Finally, what question should I have asked?
This is one of my favorite questions in the #AMPLIFY survey. I have used this information to modify the questions as the project has unfolded. As I look over the responses now to consider how to incorporate even more suggestions in to the survey, I thought I would share some of responses with our readers.
A few thing strike me about the suggestions. Note that I did not edit the responses even for grammar, spelling, etc.
First, there is a theme on how our community is structured. Do we create spaces/events/programs that include and celebrate people? Are we excluding our own? Are we having these conversations about QTPOC, parents (especially single parents), elders and people who are closeted when we plan and prioritize?
“How can white, allosexual, cisgender LGB people make the community safer for POC, asexual, intersex, and trans and nobinary people?”
“Why has the LGBTQIA community not made any markable strides along race issues.”
“What is not readily available for LGBTQIA+ communities?”
“How can we find a way to unify all the different organizations in the city that are here for the LGBTQ community???”
“What is your favorite LGBTQ event held in Pittsburgh?”
“How do you feel about the resources on starting a family in the LGBTQ community?”
“more culturally specific questions”
“Something about intersectionality?”
“Has any other groups in the LGBTQ community ever discriminate against you (your group)?”
“Have you ever faced discrimination within the LGBT community and how well do u feel connected with community as a whole?”

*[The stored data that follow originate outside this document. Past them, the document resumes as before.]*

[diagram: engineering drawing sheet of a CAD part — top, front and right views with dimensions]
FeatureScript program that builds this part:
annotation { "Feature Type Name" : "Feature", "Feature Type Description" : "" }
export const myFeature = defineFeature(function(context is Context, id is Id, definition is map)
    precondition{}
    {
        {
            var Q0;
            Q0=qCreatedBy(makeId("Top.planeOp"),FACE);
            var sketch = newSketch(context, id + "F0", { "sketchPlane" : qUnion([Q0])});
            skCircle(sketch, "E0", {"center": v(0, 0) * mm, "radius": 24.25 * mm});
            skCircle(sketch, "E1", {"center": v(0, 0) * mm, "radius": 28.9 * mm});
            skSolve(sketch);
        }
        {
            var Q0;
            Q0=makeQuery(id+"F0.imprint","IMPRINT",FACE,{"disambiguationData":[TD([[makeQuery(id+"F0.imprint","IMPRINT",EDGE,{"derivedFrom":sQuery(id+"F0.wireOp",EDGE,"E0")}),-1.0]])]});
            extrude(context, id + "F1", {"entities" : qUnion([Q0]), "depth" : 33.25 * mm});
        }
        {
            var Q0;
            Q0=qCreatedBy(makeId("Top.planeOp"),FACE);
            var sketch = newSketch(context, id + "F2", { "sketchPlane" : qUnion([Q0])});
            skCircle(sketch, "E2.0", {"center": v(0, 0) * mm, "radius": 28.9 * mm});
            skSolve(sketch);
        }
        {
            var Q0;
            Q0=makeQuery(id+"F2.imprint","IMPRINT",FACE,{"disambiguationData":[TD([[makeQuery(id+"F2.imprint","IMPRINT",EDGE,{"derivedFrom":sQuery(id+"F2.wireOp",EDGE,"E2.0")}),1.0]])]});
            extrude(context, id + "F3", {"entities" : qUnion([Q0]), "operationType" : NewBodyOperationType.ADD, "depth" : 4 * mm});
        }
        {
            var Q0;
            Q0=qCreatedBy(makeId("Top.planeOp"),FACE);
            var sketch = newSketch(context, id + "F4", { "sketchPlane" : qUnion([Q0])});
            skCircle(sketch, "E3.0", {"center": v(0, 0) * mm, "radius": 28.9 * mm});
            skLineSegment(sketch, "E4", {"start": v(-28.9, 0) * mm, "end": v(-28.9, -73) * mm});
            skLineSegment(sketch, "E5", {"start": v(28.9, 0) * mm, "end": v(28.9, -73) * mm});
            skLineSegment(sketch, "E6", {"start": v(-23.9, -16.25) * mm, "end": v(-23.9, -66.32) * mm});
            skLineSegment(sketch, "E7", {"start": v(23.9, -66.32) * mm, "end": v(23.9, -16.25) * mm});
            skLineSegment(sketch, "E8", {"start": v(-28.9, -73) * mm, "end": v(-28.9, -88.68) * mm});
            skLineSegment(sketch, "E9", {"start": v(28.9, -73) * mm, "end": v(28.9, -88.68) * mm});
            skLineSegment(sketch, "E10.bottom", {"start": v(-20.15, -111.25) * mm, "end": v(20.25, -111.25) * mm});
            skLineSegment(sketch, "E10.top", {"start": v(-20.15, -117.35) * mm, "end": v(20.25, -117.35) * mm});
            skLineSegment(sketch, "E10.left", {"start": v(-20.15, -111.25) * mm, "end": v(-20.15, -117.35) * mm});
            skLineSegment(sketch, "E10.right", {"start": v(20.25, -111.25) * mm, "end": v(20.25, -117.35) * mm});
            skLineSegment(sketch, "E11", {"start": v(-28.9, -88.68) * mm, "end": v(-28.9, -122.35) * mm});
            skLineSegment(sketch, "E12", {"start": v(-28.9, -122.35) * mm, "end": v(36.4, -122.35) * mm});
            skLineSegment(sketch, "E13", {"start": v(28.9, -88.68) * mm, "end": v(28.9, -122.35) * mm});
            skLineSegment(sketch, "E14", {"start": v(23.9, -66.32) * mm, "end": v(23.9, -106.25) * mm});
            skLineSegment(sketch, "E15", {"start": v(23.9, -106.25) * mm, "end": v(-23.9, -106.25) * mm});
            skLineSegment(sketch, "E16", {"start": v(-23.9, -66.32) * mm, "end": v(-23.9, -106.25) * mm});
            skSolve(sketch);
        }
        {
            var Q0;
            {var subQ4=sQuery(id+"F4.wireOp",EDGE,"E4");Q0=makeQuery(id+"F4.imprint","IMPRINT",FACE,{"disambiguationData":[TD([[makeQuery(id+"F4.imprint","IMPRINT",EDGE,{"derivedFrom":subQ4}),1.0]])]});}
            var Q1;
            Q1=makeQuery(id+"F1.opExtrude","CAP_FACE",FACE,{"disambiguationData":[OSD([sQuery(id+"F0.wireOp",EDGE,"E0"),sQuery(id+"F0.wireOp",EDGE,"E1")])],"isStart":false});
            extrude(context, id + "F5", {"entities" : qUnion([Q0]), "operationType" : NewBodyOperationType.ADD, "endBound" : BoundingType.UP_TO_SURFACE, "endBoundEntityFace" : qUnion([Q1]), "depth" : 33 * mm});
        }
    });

“Do you think the LGBTQ community is a stronger force today, versus fifty years ago?”
Second, I see a recurring theme of introspection – are LGBTQ folks reflecting on their own privilege and how they engage the world? Are we giving any thought to how we change the world as individuals?

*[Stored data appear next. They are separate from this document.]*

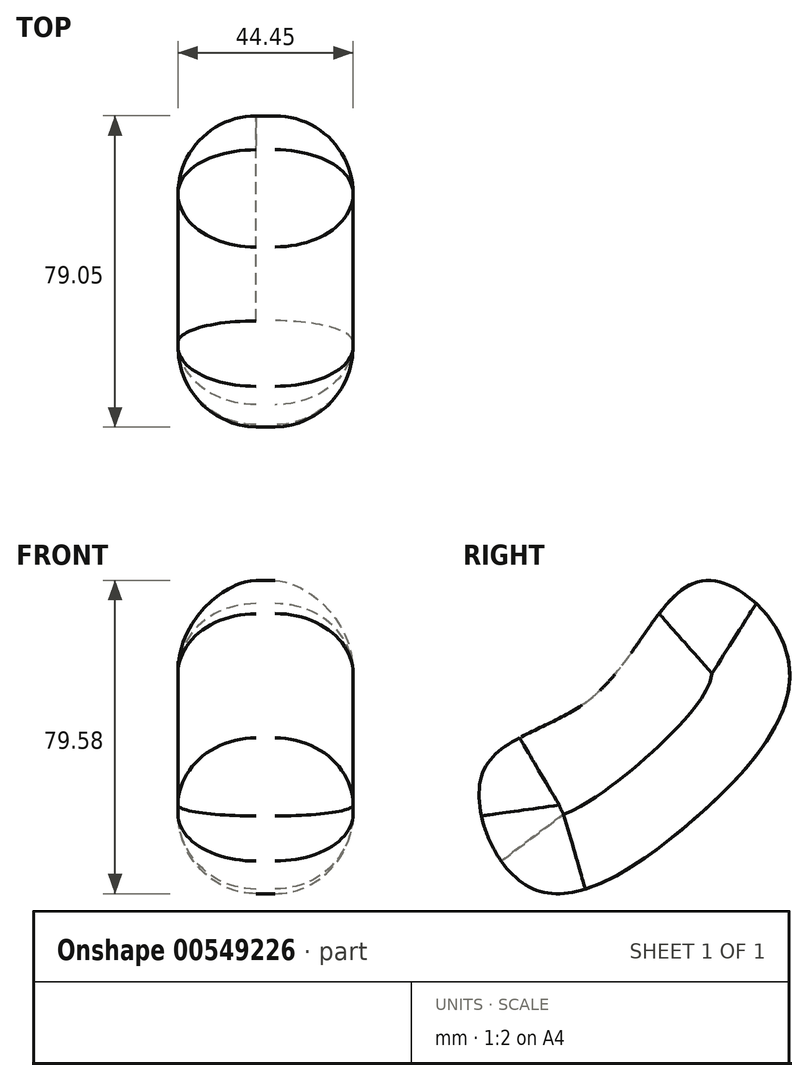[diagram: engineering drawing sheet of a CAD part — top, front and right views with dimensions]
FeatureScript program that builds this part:
annotation { "Feature Type Name" : "Feature", "Feature Type Description" : "" }
export const myFeature = defineFeature(function(context is Context, id is Id, definition is map)
    precondition{}
    {
        {
            var Q0;
            Q0=qCreatedBy(makeId("Right.planeOp"),FACE);
            var sketch = newSketch(context, id + "F0", { "sketchPlane" : qUnion([Q0])});
            skFitSpline(sketch, "E0", {"points": [v(0, 0) * mm, v(41.24, 17.3) * mm, v(65.47, 57.9) * mm, v(43.18, 77.96) * mm, v(16.2, 48.97) * mm, v(-12.19, 29.5) * mm, v(0, 0) * mm]});
            skSolve(sketch);
        }
        {
            var Q0;
            Q0 = qSketchRegion(id + "F0", true);
            extrude(context, id + "F1", {"entities" : qUnion([Q0]), "depth" : 44.45 * mm, "offsetDistance" : 25.4 * mm});
        }
        {
            var Q0;
            Q0=makeQuery(id+"F1.opExtrude","CAP_FACE",FACE,{"disambiguationData":[OSD([sQuery(id+"F0.wireOp",EDGE,"E0")])],"isStart":false});
            var Q1;
            Q1=makeQuery(id+"F1.opExtrude","CAP_FACE",FACE,{"disambiguationData":[OSD([sQuery(id+"F0.wireOp",EDGE,"E0")])],"isStart":true});
            fillet(context, id + "F2", {"entities" : qUnion([Q0, Q1]), "radius" : 19.8 * mm, "allowEdgeOverflow" : false});
        }
    });
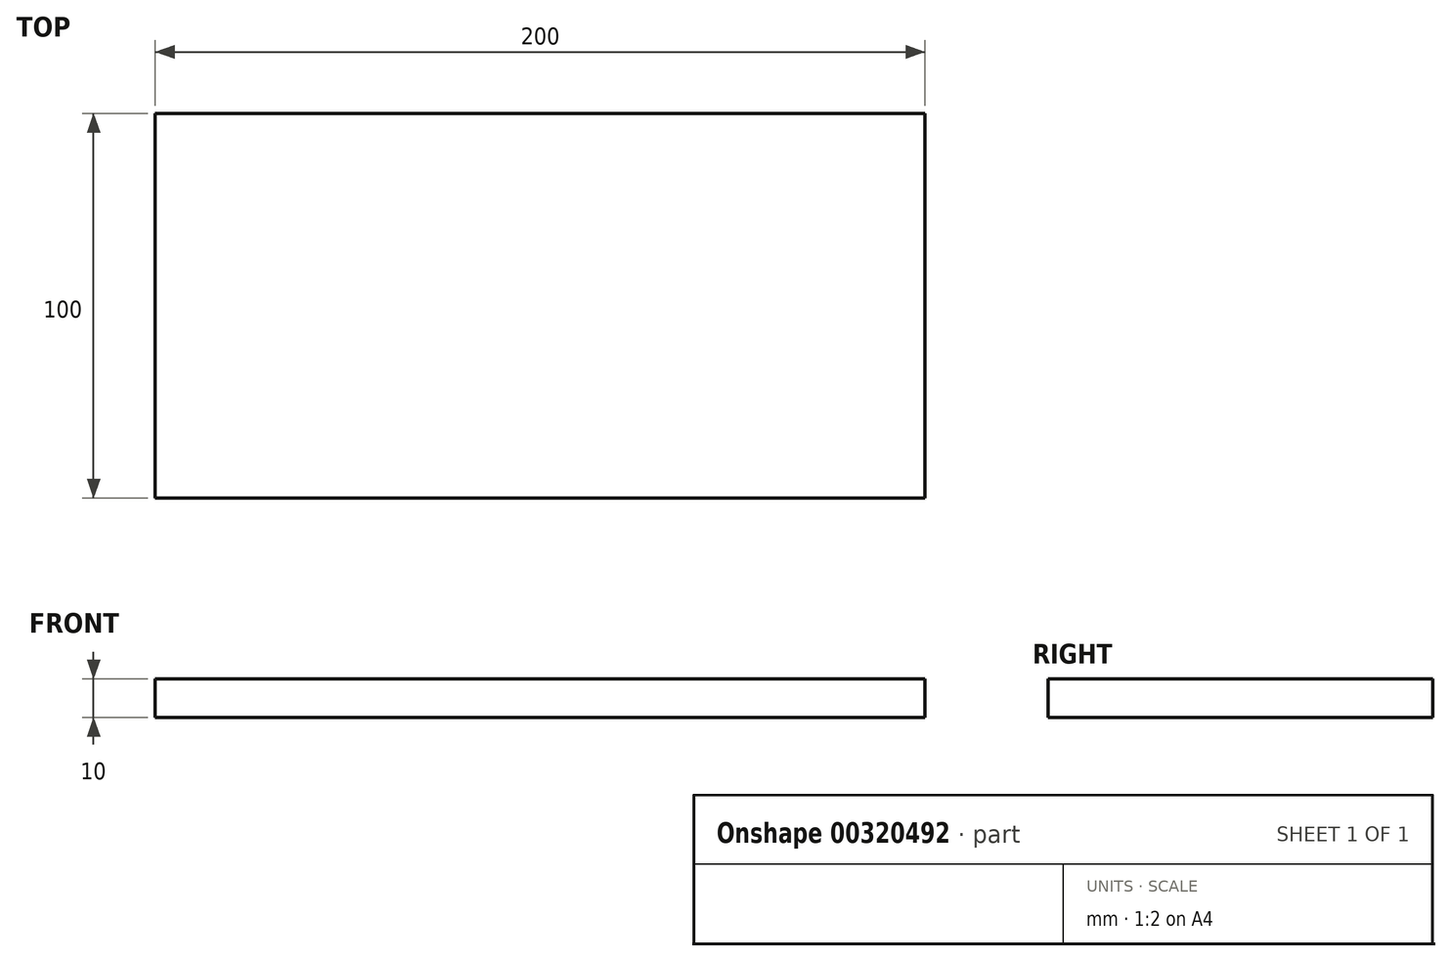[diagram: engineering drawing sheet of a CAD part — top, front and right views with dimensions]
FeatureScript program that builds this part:
annotation { "Feature Type Name" : "Feature", "Feature Type Description" : "" }
export const myFeature = defineFeature(function(context is Context, id is Id, definition is map)
    precondition{}
    {
        {
            var Q0;
            Q0=qCreatedBy(makeId("Top.planeOp"),FACE);
            var sketch = newSketch(context, id + "F0", { "sketchPlane" : qUnion([Q0])});
            skLineSegment(sketch, "E0.bottom", {"start": v(100, 50) * mm, "end": v(-100, 50) * mm});
            skLineSegment(sketch, "E0.top", {"start": v(100, -50) * mm, "end": v(-100, -50) * mm});
            skLineSegment(sketch, "E0.left", {"start": v(100, 50) * mm, "end": v(100, -50) * mm});
            skLineSegment(sketch, "E0.right", {"start": v(-100, 50) * mm, "end": v(-100, -50) * mm});
            skPoint(sketch, "E0.middle", {"position": v(0, 0) * mm});
            skSolve(sketch);
        }
        {
            var Q0;
            Q0 = qSketchRegion(id + "F0", true);
            extrude(context, id + "F1", {"entities" : qUnion([Q0]), "depth" : 10 * mm});
        }
    });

“What are you (me) doing to help or hurt the LGBTQ community in western pa?”
“Do you think all people who are gay know they are gay or could be attracted to a person of the same gender if the right person came along?”
“What role do you play in the LGBT community?”

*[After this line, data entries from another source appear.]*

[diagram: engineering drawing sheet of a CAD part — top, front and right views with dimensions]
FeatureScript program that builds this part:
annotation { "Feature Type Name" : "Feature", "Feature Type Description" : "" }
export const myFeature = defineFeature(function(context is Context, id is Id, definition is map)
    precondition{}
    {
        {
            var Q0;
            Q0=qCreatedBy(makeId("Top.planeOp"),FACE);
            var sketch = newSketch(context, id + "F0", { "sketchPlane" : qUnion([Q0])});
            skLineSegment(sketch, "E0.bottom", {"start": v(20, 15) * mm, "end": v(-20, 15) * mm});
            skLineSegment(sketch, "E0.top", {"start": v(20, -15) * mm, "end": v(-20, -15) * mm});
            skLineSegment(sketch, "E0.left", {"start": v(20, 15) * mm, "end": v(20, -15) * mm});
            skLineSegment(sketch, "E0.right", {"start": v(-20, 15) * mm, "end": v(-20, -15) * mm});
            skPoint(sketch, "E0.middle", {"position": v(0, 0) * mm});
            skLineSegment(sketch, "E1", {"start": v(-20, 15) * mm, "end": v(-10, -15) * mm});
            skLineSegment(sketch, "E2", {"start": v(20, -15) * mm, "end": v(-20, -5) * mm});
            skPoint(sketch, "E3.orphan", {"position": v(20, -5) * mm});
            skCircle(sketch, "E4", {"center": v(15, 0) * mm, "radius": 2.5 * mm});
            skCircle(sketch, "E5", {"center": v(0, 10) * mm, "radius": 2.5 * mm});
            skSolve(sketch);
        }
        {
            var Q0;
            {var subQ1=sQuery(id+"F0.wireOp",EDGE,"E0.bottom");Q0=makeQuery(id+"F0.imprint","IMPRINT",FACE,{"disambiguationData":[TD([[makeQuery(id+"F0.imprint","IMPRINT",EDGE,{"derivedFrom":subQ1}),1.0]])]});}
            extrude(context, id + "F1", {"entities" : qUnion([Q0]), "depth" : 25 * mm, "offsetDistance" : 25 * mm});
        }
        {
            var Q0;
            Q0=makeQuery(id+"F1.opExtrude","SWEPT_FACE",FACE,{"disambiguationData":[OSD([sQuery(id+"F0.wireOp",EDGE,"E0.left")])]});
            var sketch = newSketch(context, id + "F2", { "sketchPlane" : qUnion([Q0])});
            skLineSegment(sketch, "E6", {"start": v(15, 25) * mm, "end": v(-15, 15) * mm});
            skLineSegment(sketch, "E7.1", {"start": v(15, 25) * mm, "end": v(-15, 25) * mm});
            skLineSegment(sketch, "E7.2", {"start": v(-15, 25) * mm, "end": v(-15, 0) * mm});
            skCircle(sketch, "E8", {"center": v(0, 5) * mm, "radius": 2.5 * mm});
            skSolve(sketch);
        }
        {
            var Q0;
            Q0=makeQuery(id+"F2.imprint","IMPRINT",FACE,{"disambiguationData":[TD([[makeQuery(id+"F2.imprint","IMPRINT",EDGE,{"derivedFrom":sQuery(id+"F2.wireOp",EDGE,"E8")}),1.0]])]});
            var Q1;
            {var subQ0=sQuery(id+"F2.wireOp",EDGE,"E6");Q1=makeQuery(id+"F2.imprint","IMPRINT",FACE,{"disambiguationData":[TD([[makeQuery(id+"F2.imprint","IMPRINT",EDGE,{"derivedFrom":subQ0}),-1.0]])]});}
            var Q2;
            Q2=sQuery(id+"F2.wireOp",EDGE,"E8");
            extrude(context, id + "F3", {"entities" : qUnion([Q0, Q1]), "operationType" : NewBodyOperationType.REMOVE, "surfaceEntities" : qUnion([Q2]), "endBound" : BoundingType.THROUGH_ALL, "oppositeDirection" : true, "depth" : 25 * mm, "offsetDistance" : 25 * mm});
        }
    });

“Maybe asking about most influential experience with the LGBT community.”
“Have you been involved with LGBT Activism?”
“How are you addressing your privilege in the LGBTQ community?”
“Are you happy?”
“How am I doing now, that these things have changed?”
“What are you doing to put your beliefs into practice?”
“How can you help change Western PA’s treatment of the LGBTQ community?”
“I would have asked more demographic questions people could opt out of.”
“Why do you think there is so much hated and discrimination in our community?”
“How do you practice self-care?“
Third, there’s concern for people who are closeted or not publicly out, but want to be connected. That’s a tenuous reality for many people who live in a world that celebrates marriage equality, but offers few legal protections. People are concerned about connections and relationships with an eye toward safety.
“Are there any business or public places that you feel comfortable and safe to socialize with others of the lgbt community in?”
“Where do I fit in our community :-(”
“What safe places do you enjoy using for LGBTQ events/activities?”
“Why is it important to you to “come out”?”
“How can closeted people find support and safety?”
“How many LGBTQ people do you interact with regularly?”
“How do you meet and network with your own community?”
“Why should you come out as LGBTQ?”
“Do you find it difficult to meet someone in Western PA?”
“If you are not ‘out’ why?”
“How do homophobic religions impact your daily life?”
Finally, there’s humor and perspective.
“Share a funny story about being gay in Beaver County.”
“I thought the questions were far reaching and not tedious to answer. “
“Would you be interested in attending a public water balloon fight?”
“what was Wilma Flintstone and Betty Rubble’s maiden names?”
“you asked everything that is very important”
“What parting wisdom joke or saying poem would u like to share?”
“What’s your favorite lesbian food?”
Overall, I think these suggestions reflect a healthy curiosity about how we structure our lives and our community to meet the needs of a truly diverse group of people who identify under the LGBTQ umbrella (if such a thing truly exists, perhaps yet another question to ask?) Are we asking enough questions? Are they the right questions? Do we encourage people across the board to reflect and share their thoughts on these matters?
My impression is that people acknowledge progress that has been made, but have significant differences on the magnitude of that progress.
I’ll be modifying the survey a bit before the New Year and hope to thoughtfully incorporate these suggestions. What would you add to this list?
I found this image on Flickr. It caught my eye because of question mark embedded on a pink building. Is the building in process of renovation or regeneration? Is it in decay? Some of both? I thought it aptly captured some of the mixed sentiments expressed above.